Actions to take —
- 1) Answer the following questions using the mailing-list thread on placement new.
(a) Into what would "box expr in place" desugar?
(b) Which line of code does Erick Tryzelaar say feels pretty natural?
(c) According to Patrick Walton, what does anything with @ go too close to?
- 2) Continue the mailing-list thread on placement new, beginning immediately after its final sentence.

───── Document text

Re: [rust-dev] Placement new and the loss of `new` to keywords

[Eric Reed]

I think the idea was to have the syntax desugar into method calls just like
other existing operators.
There'd be a trait like:

trait Box<T> {
    fn box(val: T) -> Self
}

and something like "box expr in place" would desugar into
"place::box(expr)".

One question this poses is why are we requiring the "place" to be specified
all the time?
Why not let type inference handle deciding the "place" most of the time?


On Mon, Dec 2, 2013 at 10:46 AM, Erick Tryzelaar
<erick.tryzel...@gmail.com>wrote:

> Is there any way we can use a method and move semantics for this? This
> feels pretty natural to me:
>
> let foo = gc_allocator.box(bar);
>
>
> On Mon, Dec 2, 2013 at 10:23 AM, Patrick Walton <pwal...@mozilla.com>wrote:
>
>> Anything with @ feels like it goes too close to pointer sigils for my
>> taste.

──────────
───── Information

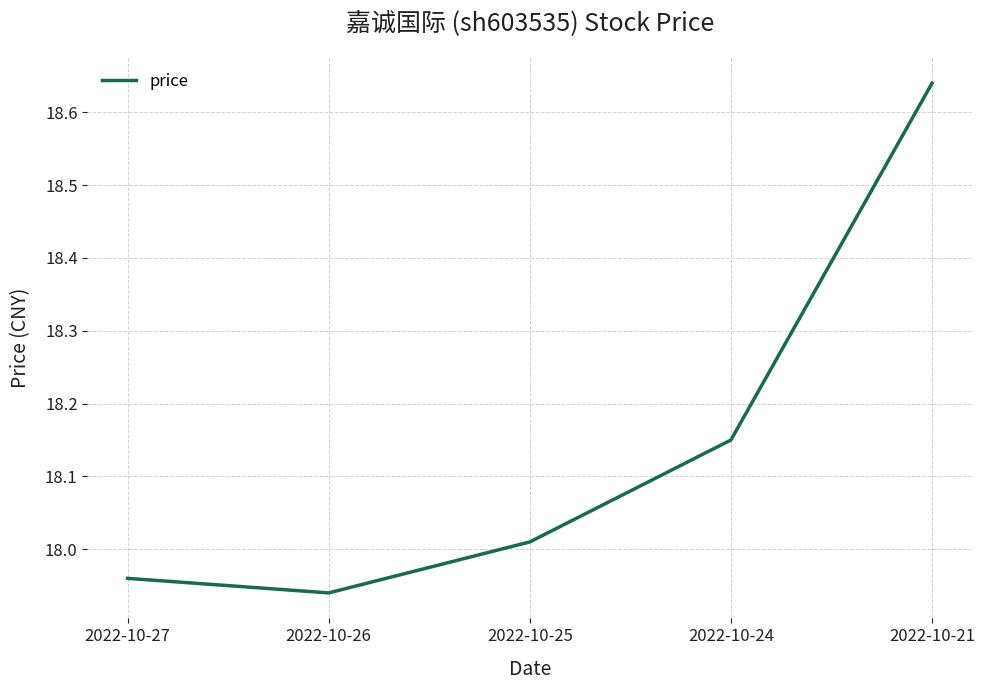

Is it true that the value at 2022-10-21 is 11.3?

False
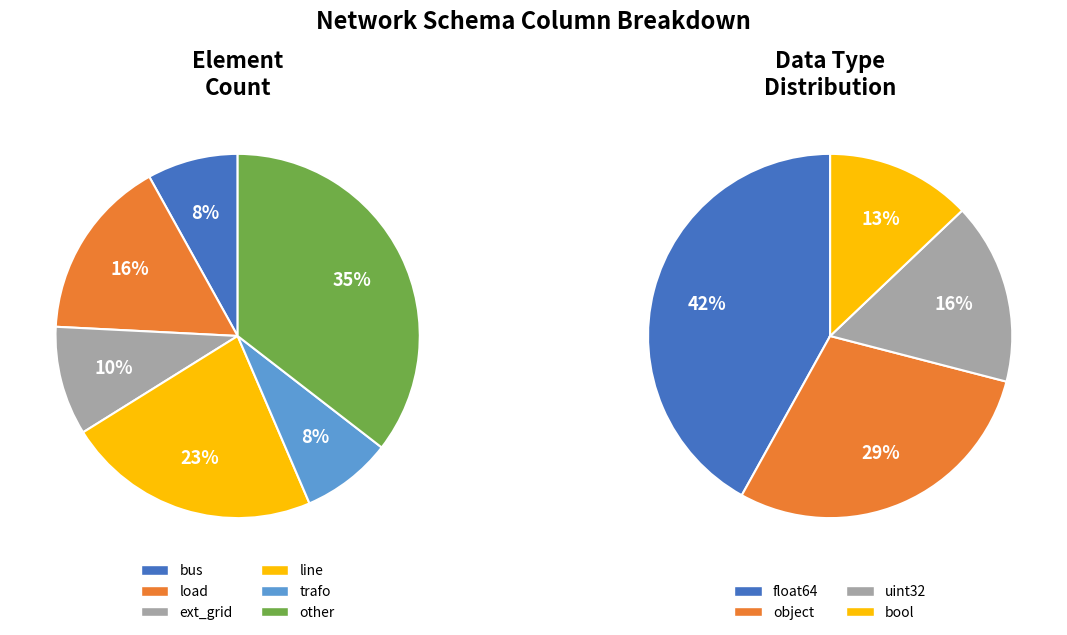

What percentage do line and trafo together represent?

30.6%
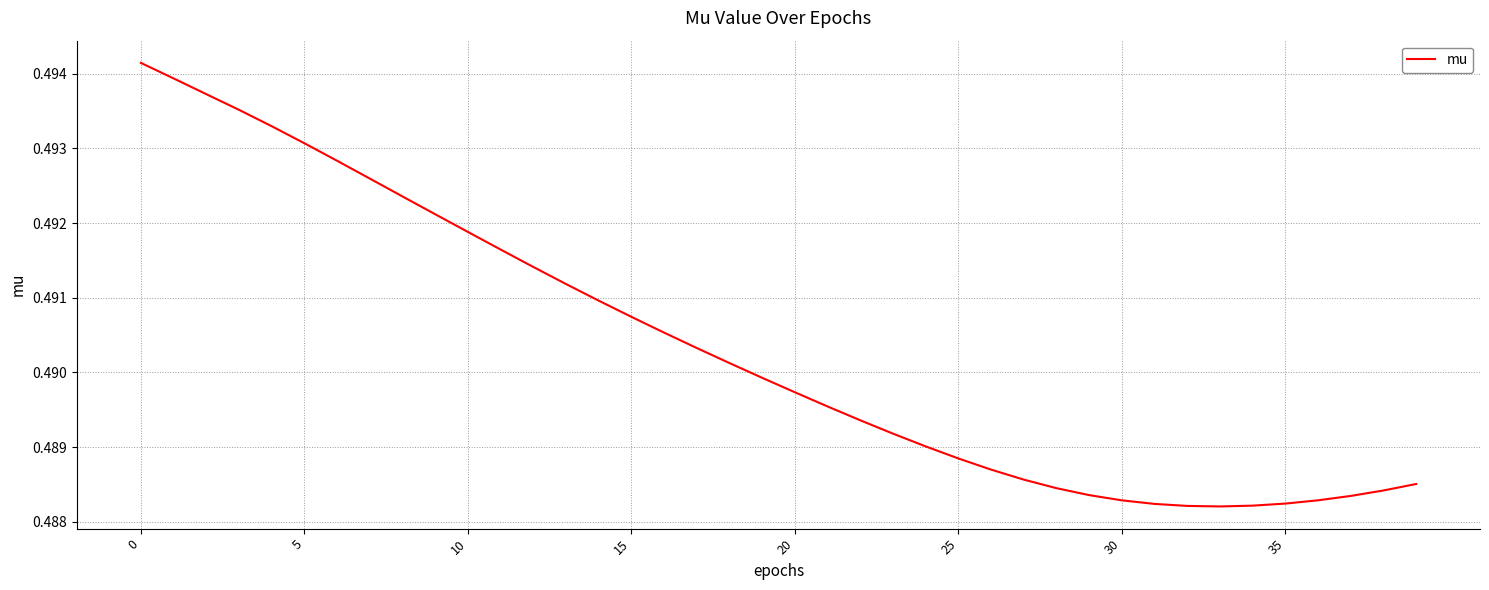

Count the number of data series in this chart.

1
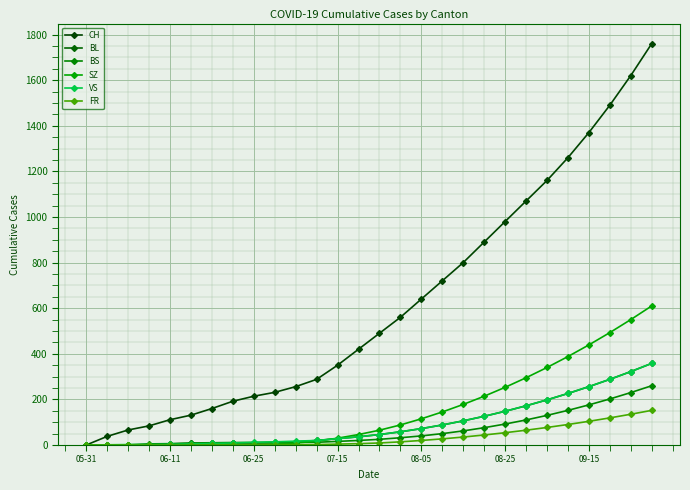

True or false: CH and BL cross at least once.

False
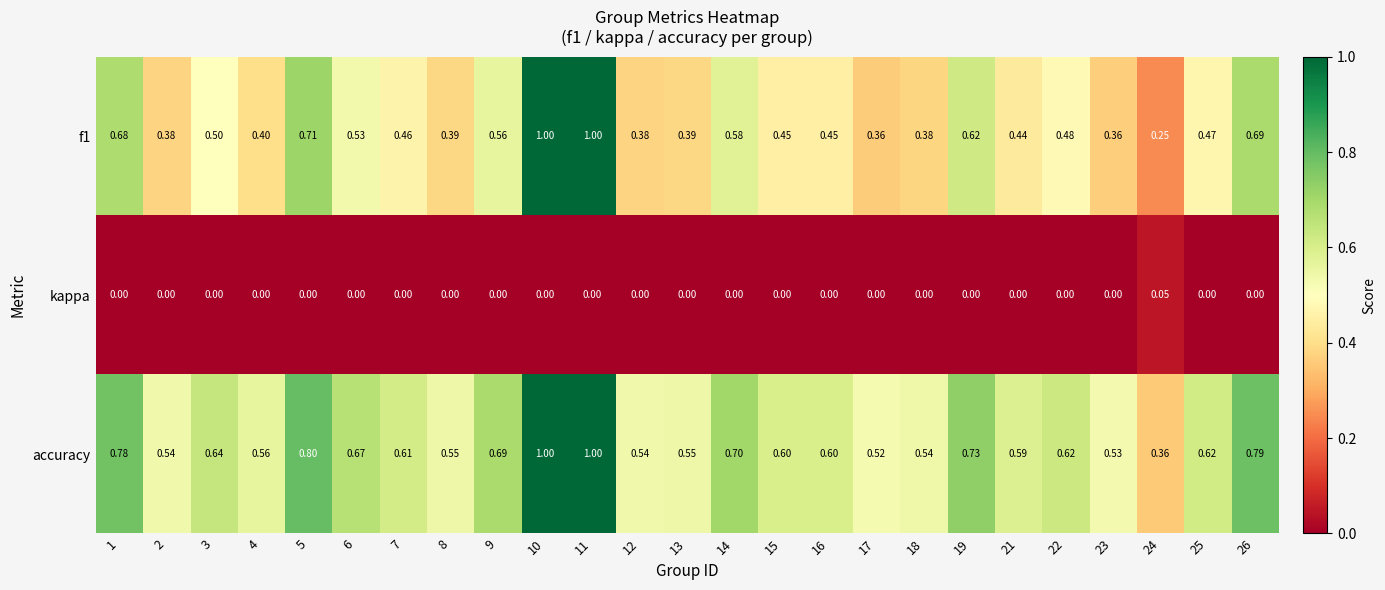

Is the value of f1 at 18 greater than the value of accuracy at 7?

No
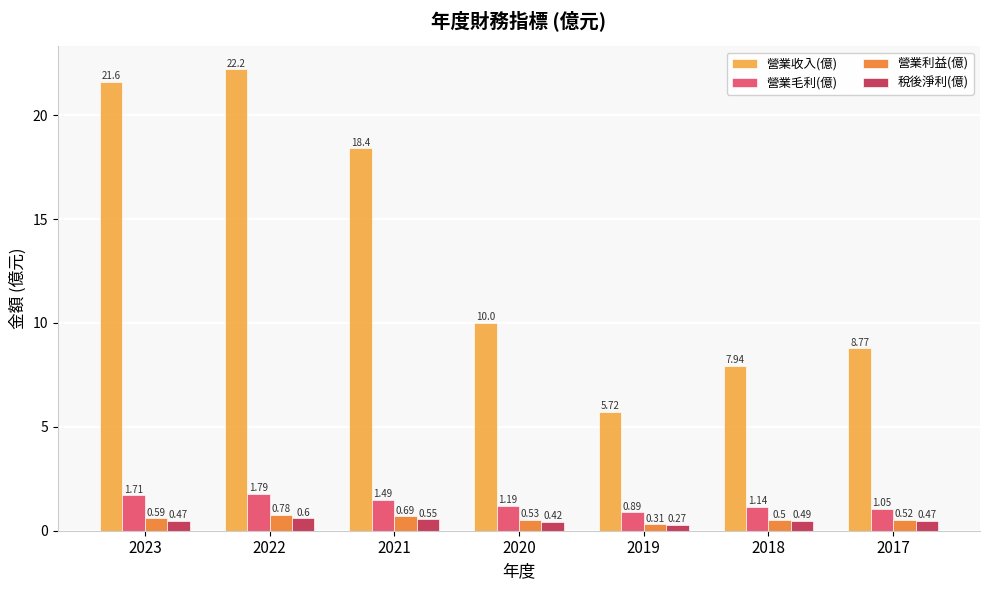

Is the value of 稅後淨利(億) at 2021 greater than the value of 營業收入(億) at 2022?

No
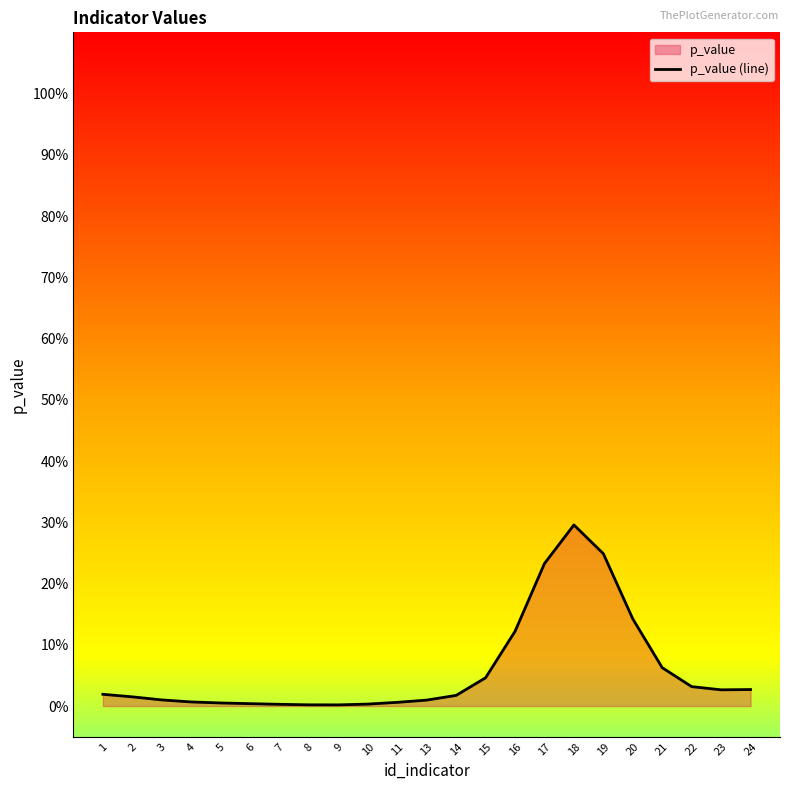

List the labels in order of value, largest first.

18, 19, 17, 20, 16, 21, 15, 22, 24, 23, 1, 14, 2, 3, 13, 4, 11, 5, 6, 10, 7, 8, 9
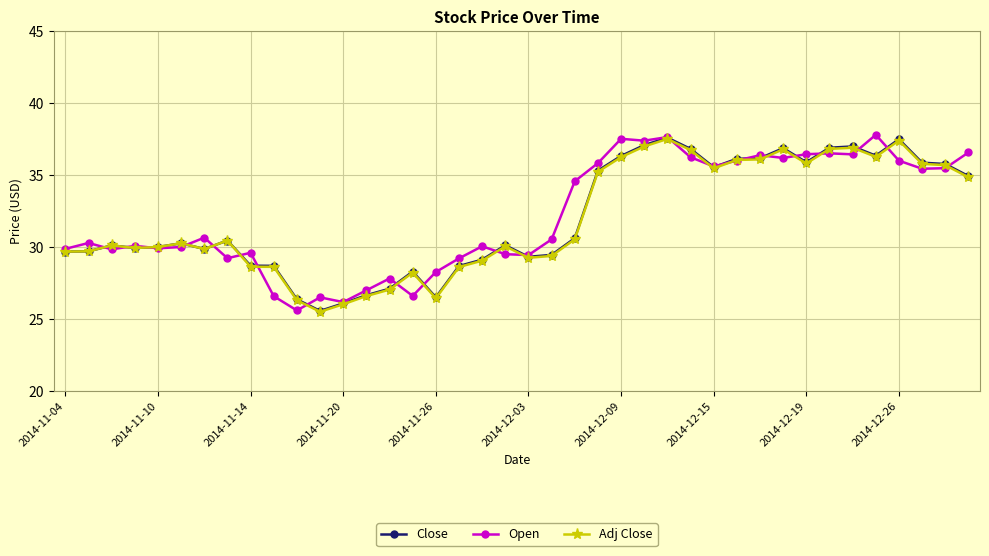

Which series ends up on top after the final intersection of Adj Close and Open?

Open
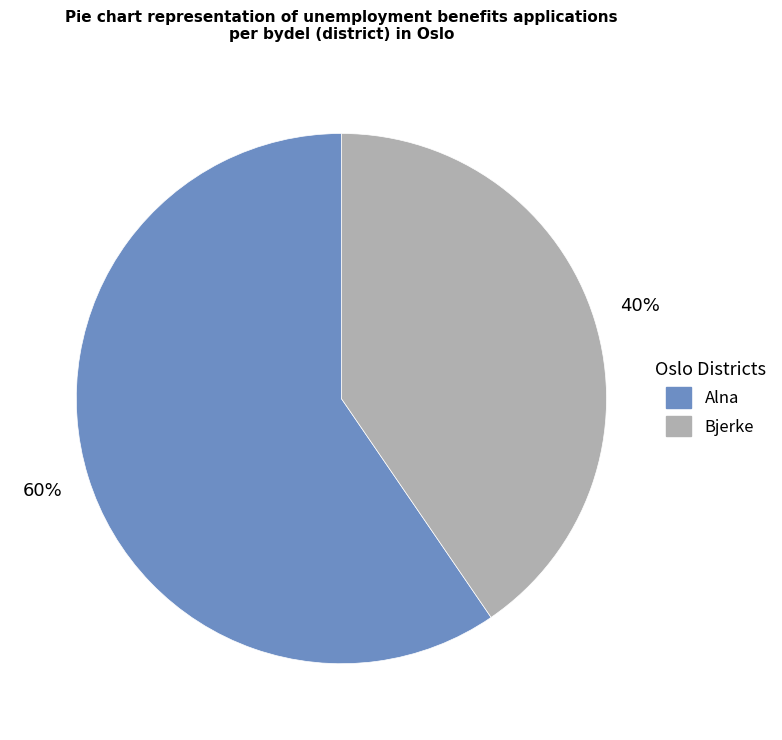

Count the number of slices in the pie.

2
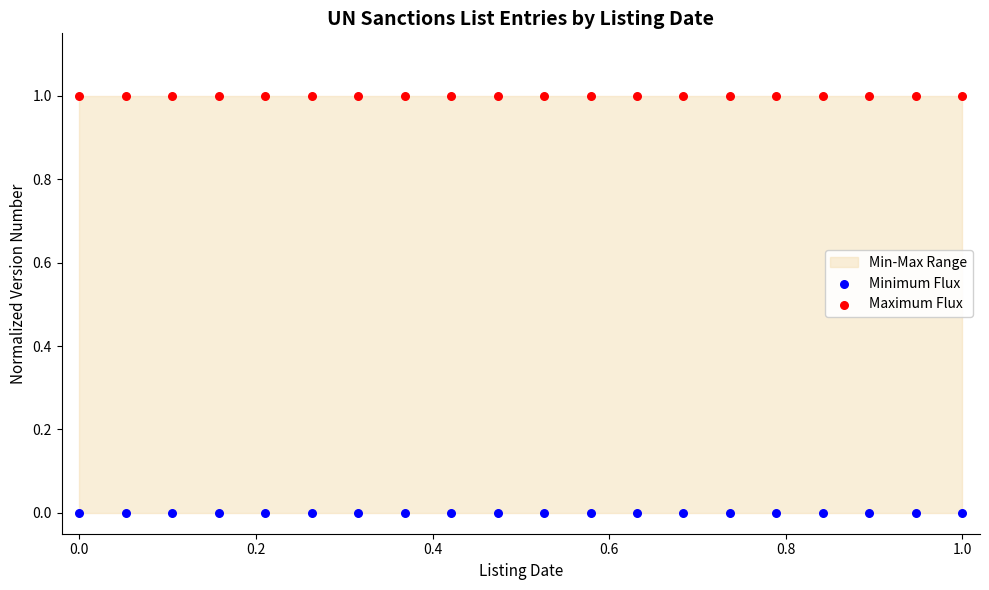

Which series contains the lowest Y value?

Minimum Flux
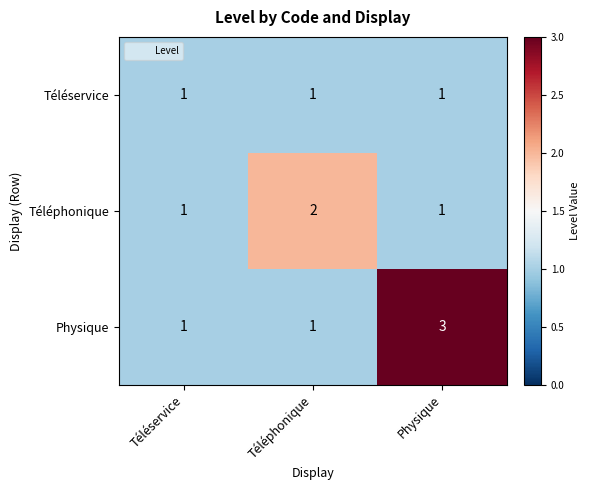

The value of Téléphonique at Téléphonique is 2. True or false?

True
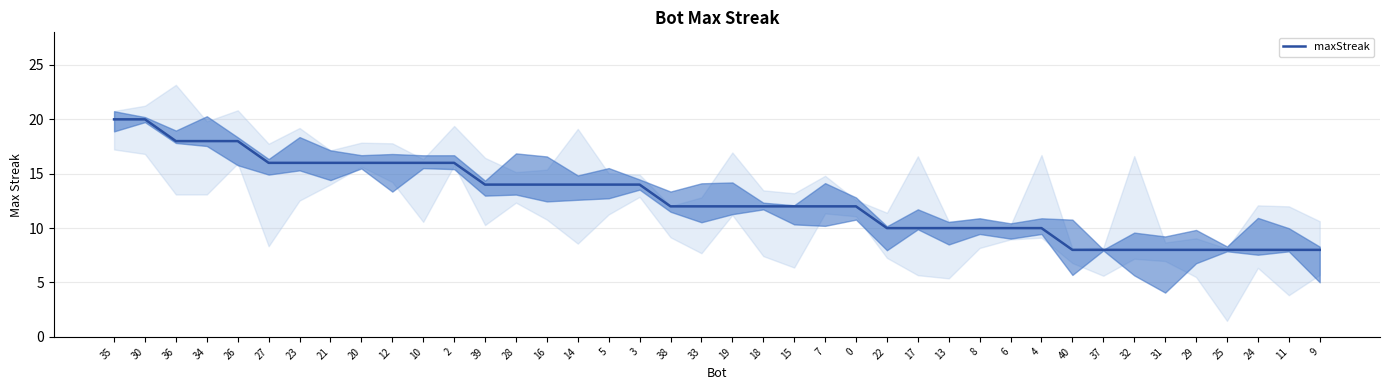

What is the average value?

13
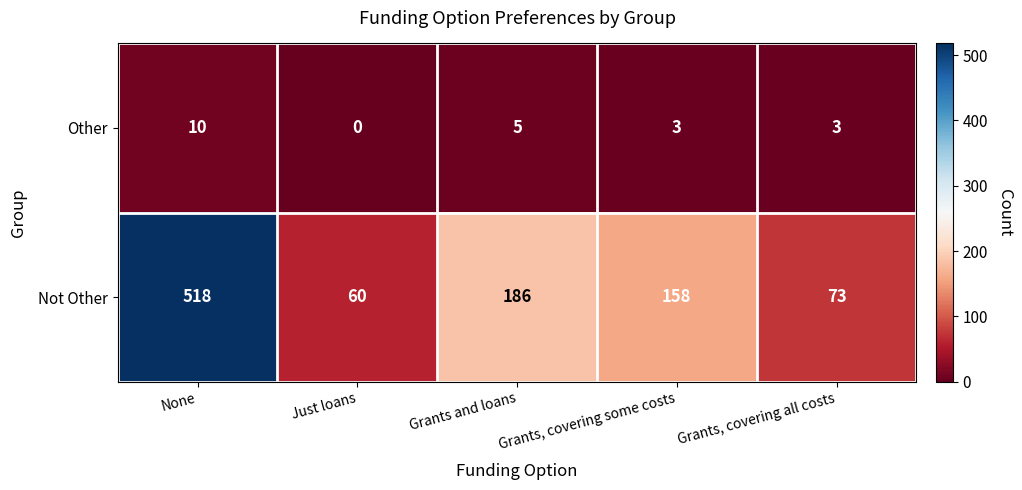

Rank the series by their maximum value, from highest to lowest.

Not Other, Other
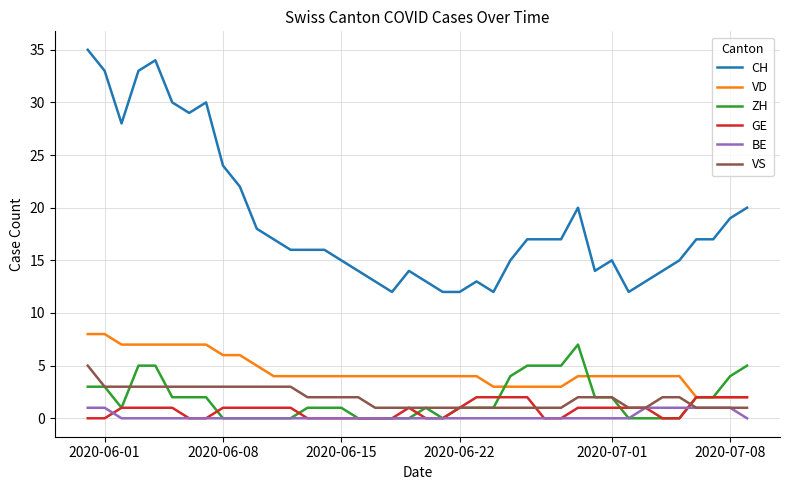

True or false: GE and BE cross at least once.

True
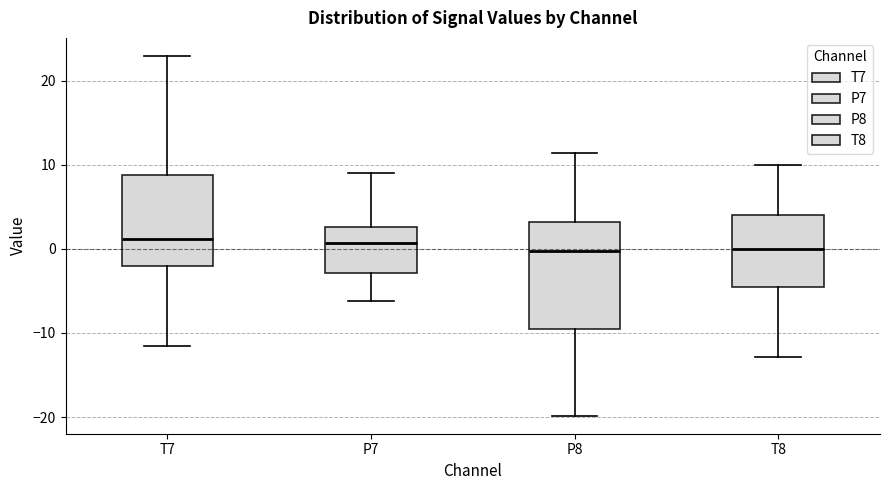

Reading left to right, read every box against the y-axis: the position of its median line, the range the box covers, and the ends of its whiskers. The values are not printed on the chart, so give them approximately, as read against the axis.

T7: median 1, box -2 to 9, whiskers -11 to 23
P7: median 1, box -3 to 3, whiskers -6 to 9
P8: median 0, box -10 to 3, whiskers -20 to 11
T8: median 0, box -4 to 4, whiskers -13 to 10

──────────

Expected outputs —
- 1)
(a) "place::box(expr)"
(b) let foo = gc_allocator.box(bar);
(c) Pointer sigils

- 2)
>>
>> Patrick
>>
>> spir <denis.s...@gmail.com> wrote:
>>>
>>> On 12/02/2013 11:57 AM, Kevin Ballard wrote:
>>>
>>>> With @ going away another possibility is to leave ~ as the normal 
>>>> allocation operator and to use @ as the placement operator. So ~expr stays 
>>>> the same and placement looks either like `@place expr` or `expr@place`
>>>
>>>
>>>
>>> I like that, with expr@place. Does this give:
>>>  let foo = ~ bar;
>>>  let placed_foo = bar @ place;
>>> ?
>>>
>>> Yet another solution, just for fun, using the fact that pointers are 
>>> supposed to
>>> "point to":
>>>
>>>
>>>  let foo = -> bar;
>>>  let placed_foo = bar -> place;
>>>
>>> Denis
>>> ------------------------------
>>>
>>> Rust-dev mailing list
>>> Rust-dev@mozilla.org
>>> https://mail.mozilla.org/listinfo/rust-dev
>>>
>>>
>> --
>> Sent from my Android phone with K-9 Mail. Please excuse my brevity.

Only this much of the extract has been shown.